Well, they’re intelligent people. As we were saying, there are rich people and poor people. There are also intelligent people and dumb people. I don’t know Peter, but I’ve met him a few times. They’ve all gone out of their way to be really nice to me.

Why would you say you and Mott still have such loyal fans after all these years? I mention certain tunes like “Irene Wilde” or “Ballad Of Mott” and musicians, their eyes well up with tears. Do you hear that a lot?

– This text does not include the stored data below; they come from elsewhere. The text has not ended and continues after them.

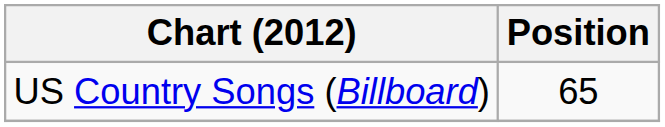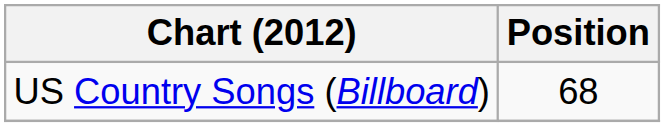US Country Songs (Billboard) | Position: 65 -> 68
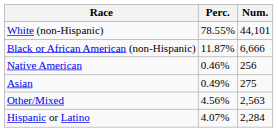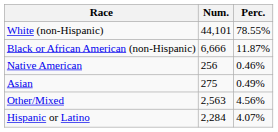columns swapped: Num. <-> Perc.
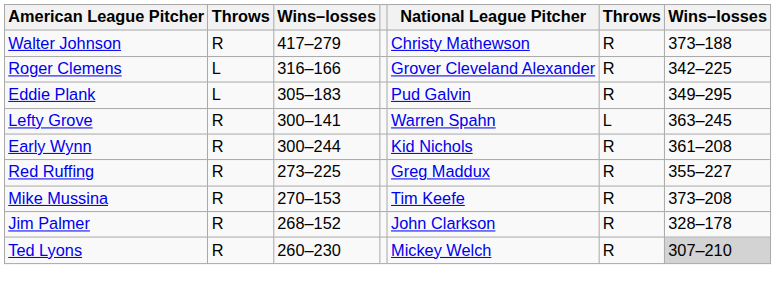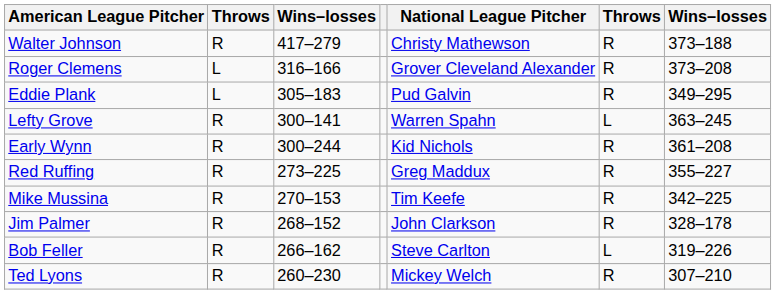Roger Clemens | column 7: 342–225 -> 373–208
Mike Mussina | column 7: 373–208 -> 342–225
+ row: Bob Feller | R | 266–162 | Steve Carlton | L | 319–226
Ted Lyons | column 7: lightgrey background -> no background
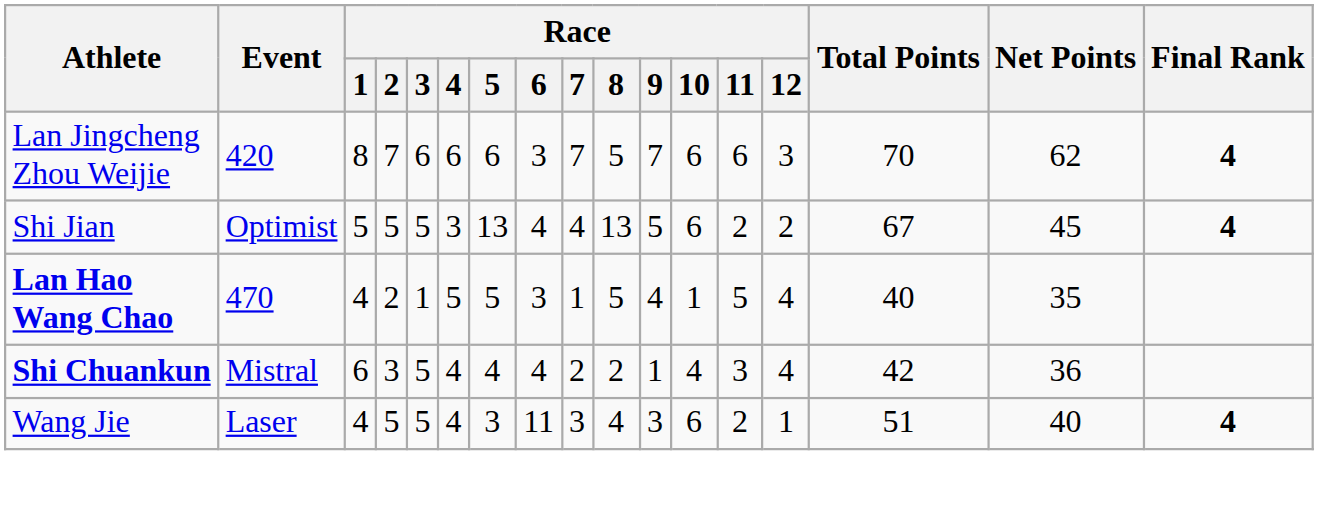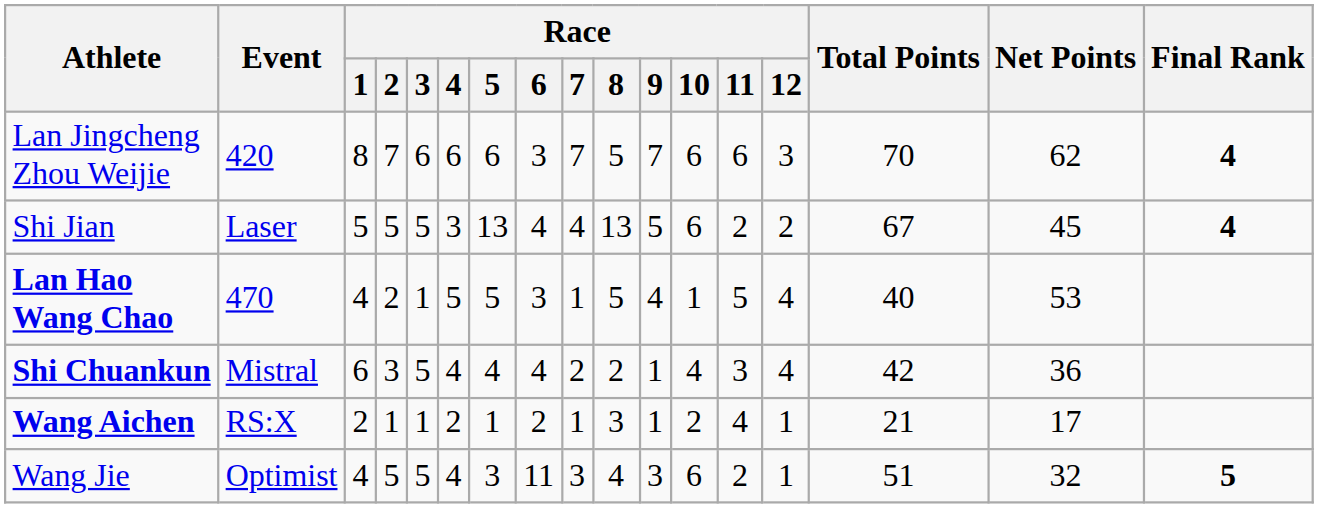Shi Jian | Event: Optimist -> Laser
Lan Hao Wang Chao | Net Points: 35 -> 53
+ row: Wang Aichen | RS:X | 2 | 1 | 1 | 2 | 1 | 2 | 1 | 3 | 1 | 2 | 4 | 1 | 21 | 17
Wang Jie | Event: Laser -> Optimist
Wang Jie | Net Points: 40 -> 32
Wang Jie | Final Rank: 4 -> 5
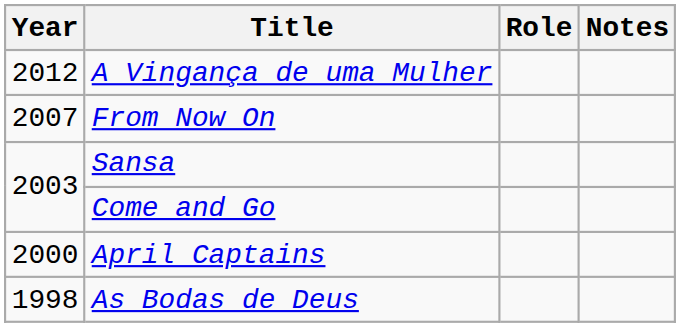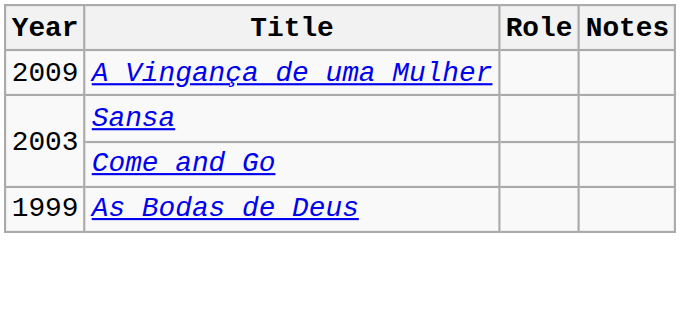A Vingança de uma Mulher | Year: 2012 -> 2009
- row: 2007 | From Now On
- row: 2000 | April Captains
As Bodas de Deus | Year: 1998 -> 1999
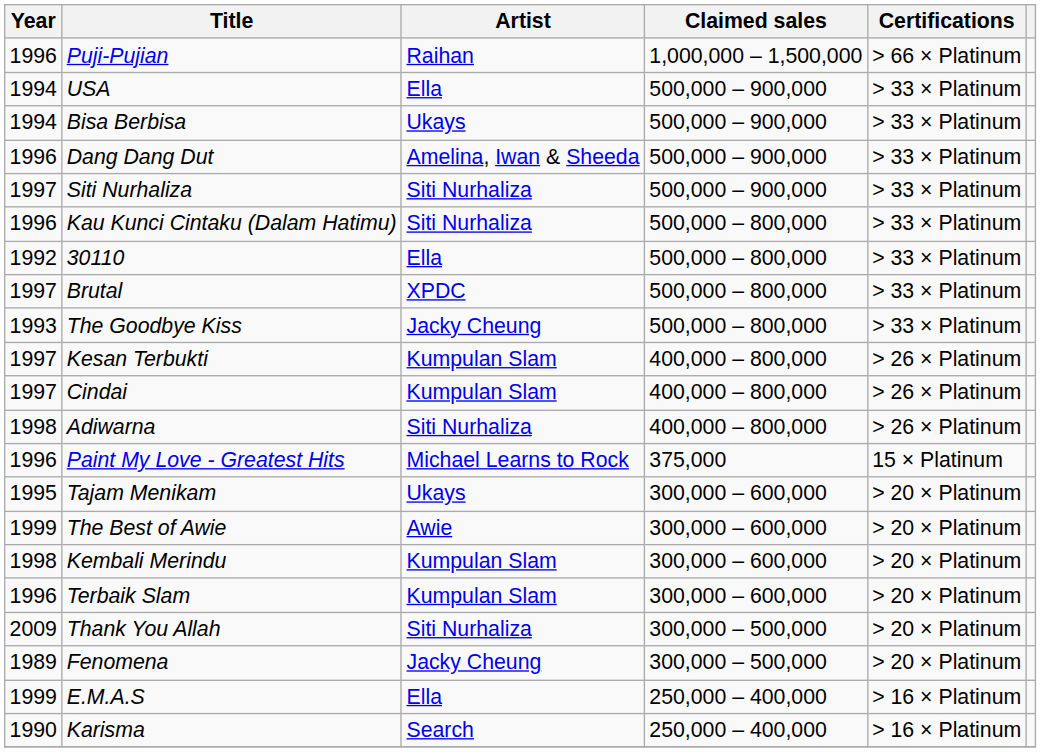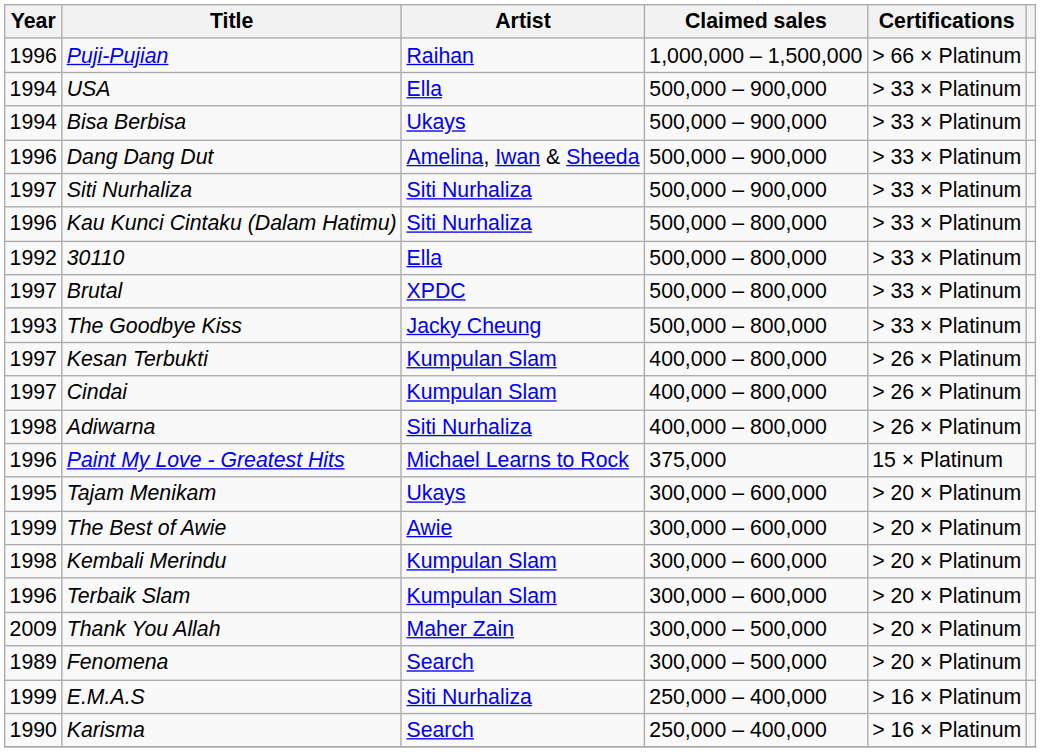Thank You Allah | Artist: Siti Nurhaliza -> Maher Zain
Fenomena | Artist: Jacky Cheung -> Search
E.M.A.S | Artist: Ella -> Siti Nurhaliza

With the Mott reunion, it happened a lot. 50-year-old guys, with beer bellies, tears streaming down their faces. It’s simple really. When you come to hear me or my Rant Band, we mean it. This isn’t a business to us and never was. When it got to be a business, that’s when it all fell apart. I do it for the right reasons. That’s all you have to do—be truthful. Sometimes you have a night off, because you’re knackered. But in the main? We mean it.

Ian Hunter plays the Highline Ballroom on September 14.